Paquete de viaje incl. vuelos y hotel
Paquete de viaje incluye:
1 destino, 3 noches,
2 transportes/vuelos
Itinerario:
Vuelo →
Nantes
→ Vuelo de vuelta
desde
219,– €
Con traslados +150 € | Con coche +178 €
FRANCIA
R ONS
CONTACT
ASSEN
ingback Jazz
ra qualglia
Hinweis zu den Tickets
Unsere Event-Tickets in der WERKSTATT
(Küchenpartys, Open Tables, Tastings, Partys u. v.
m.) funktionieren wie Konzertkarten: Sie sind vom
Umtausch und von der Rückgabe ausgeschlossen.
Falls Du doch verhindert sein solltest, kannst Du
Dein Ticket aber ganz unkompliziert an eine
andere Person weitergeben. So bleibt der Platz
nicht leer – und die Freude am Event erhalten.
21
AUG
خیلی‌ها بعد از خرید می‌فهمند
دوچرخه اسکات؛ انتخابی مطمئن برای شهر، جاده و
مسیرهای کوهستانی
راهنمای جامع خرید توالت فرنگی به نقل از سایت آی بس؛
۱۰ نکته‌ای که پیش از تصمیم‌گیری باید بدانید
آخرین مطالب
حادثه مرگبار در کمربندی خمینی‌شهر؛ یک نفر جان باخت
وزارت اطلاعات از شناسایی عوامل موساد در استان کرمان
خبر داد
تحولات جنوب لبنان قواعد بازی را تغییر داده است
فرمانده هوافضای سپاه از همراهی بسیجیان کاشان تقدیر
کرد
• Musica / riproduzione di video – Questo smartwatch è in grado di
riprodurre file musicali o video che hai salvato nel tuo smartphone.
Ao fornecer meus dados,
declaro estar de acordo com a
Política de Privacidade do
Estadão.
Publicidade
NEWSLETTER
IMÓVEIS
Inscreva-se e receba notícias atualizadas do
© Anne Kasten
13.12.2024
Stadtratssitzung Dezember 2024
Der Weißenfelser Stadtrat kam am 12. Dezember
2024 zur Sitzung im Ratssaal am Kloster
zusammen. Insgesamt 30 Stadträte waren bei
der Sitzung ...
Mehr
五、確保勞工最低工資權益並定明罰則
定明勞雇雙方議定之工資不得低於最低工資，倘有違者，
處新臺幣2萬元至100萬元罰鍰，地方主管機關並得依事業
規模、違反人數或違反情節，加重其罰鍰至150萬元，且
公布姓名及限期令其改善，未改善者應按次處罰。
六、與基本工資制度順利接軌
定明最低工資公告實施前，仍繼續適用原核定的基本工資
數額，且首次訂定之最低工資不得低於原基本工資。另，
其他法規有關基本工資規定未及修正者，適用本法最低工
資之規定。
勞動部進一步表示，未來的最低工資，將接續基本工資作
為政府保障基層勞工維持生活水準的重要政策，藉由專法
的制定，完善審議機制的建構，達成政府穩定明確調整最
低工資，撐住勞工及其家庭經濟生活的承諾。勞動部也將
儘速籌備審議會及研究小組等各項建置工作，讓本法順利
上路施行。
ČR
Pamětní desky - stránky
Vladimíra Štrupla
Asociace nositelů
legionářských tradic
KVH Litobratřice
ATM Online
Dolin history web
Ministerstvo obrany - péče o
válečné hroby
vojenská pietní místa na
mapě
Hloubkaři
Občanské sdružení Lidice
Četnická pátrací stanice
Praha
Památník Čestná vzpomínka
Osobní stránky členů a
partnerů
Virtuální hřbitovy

What you have to do: Return, word for word, the line containing "儘速籌備審議會及研究小組等各項建置工作，讓本法順利" and all lines after it through the last line of the records, and nothing else.

Result of this task:
儘速籌備審議會及研究小組等各項建置工作，讓本法順利
上路施行。
ČR
Pamětní desky - stránky
Vladimíra Štrupla
Asociace nositelů
legionářských tradic
KVH Litobratřice
ATM Online
Dolin history web
Ministerstvo obrany - péče o
válečné hroby
vojenská pietní místa na
mapě
Hloubkaři
Občanské sdružení Lidice
Četnická pátrací stanice
Praha
Památník Čestná vzpomínka
Osobní stránky členů a
partnerů
Virtuální hřbitovy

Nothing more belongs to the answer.